*Problem requirements*
Can you reproduce the records below with every "transistor" swapped for "chip" and nothing else changed?

*Recorded information*
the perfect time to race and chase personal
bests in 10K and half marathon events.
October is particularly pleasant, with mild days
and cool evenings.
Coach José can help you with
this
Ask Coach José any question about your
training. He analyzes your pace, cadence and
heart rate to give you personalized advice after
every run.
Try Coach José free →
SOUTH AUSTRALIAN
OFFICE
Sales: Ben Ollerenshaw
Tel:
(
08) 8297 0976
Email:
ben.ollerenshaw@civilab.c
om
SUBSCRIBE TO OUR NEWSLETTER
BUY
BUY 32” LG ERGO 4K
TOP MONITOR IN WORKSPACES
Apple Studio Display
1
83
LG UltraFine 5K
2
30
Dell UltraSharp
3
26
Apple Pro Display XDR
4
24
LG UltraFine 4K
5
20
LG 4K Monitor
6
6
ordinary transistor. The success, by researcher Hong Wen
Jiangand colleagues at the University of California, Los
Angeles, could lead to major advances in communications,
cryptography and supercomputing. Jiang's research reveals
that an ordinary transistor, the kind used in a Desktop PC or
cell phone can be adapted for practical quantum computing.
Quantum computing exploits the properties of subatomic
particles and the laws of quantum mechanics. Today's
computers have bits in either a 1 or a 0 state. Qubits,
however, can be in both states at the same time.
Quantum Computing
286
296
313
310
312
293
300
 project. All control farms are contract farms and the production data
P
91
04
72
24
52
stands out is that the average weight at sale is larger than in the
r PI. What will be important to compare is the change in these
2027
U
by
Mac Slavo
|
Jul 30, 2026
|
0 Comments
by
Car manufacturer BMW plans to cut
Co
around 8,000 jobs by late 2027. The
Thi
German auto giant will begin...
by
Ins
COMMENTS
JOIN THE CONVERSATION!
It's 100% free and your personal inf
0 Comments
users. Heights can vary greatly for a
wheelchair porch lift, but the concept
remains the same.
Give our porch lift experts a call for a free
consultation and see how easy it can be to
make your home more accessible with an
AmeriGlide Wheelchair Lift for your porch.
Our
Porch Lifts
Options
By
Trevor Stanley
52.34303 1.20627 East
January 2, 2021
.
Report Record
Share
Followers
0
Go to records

*Answer for this exercise*
the perfect time to race and chase personal
bests in 10K and half marathon events.
October is particularly pleasant, with mild days
and cool evenings.
Coach José can help you with
this
Ask Coach José any question about your
training. He analyzes your pace, cadence and
heart rate to give you personalized advice after
every run.
Try Coach José free →
SOUTH AUSTRALIAN
OFFICE
Sales: Ben Ollerenshaw
Tel:
(
08) 8297 0976
Email:
ben.ollerenshaw@civilab.c
om
SUBSCRIBE TO OUR NEWSLETTER
BUY
BUY 32” LG ERGO 4K
TOP MONITOR IN WORKSPACES
Apple Studio Display
1
83
LG UltraFine 5K
2
30
Dell UltraSharp
3
26
Apple Pro Display XDR
4
24
LG UltraFine 4K
5
20
LG 4K Monitor
6
6
ordinary chip. The success, by researcher Hong Wen
Jiangand colleagues at the University of California, Los
Angeles, could lead to major advances in communications,
cryptography and supercomputing. Jiang's research reveals
that an ordinary chip, the kind used in a Desktop PC or
cell phone can be adapted for practical quantum computing.
Quantum computing exploits the properties of subatomic
particles and the laws of quantum mechanics. Today's
computers have bits in either a 1 or a 0 state. Qubits,
however, can be in both states at the same time.
Quantum Computing
286
296
313
310
312
293
300
 project. All control farms are contract farms and the production data
P
91
04
72
24
52
stands out is that the average weight at sale is larger than in the
r PI. What will be important to compare is the change in these
2027
U
by
Mac Slavo
|
Jul 30, 2026
|
0 Comments
by
Car manufacturer BMW plans to cut
Co
around 8,000 jobs by late 2027. The
Thi
German auto giant will begin...
by
Ins
COMMENTS
JOIN THE CONVERSATION!
It's 100% free and your personal inf
0 Comments
users. Heights can vary greatly for a
wheelchair porch lift, but the concept
remains the same.
Give our porch lift experts a call for a free
consultation and see how easy it can be to
make your home more accessible with an
AmeriGlide Wheelchair Lift for your porch.
Our
Porch Lifts
Options
By
Trevor Stanley
52.34303 1.20627 East
January 2, 2021
.
Report Record
Share
Followers
0
Go to records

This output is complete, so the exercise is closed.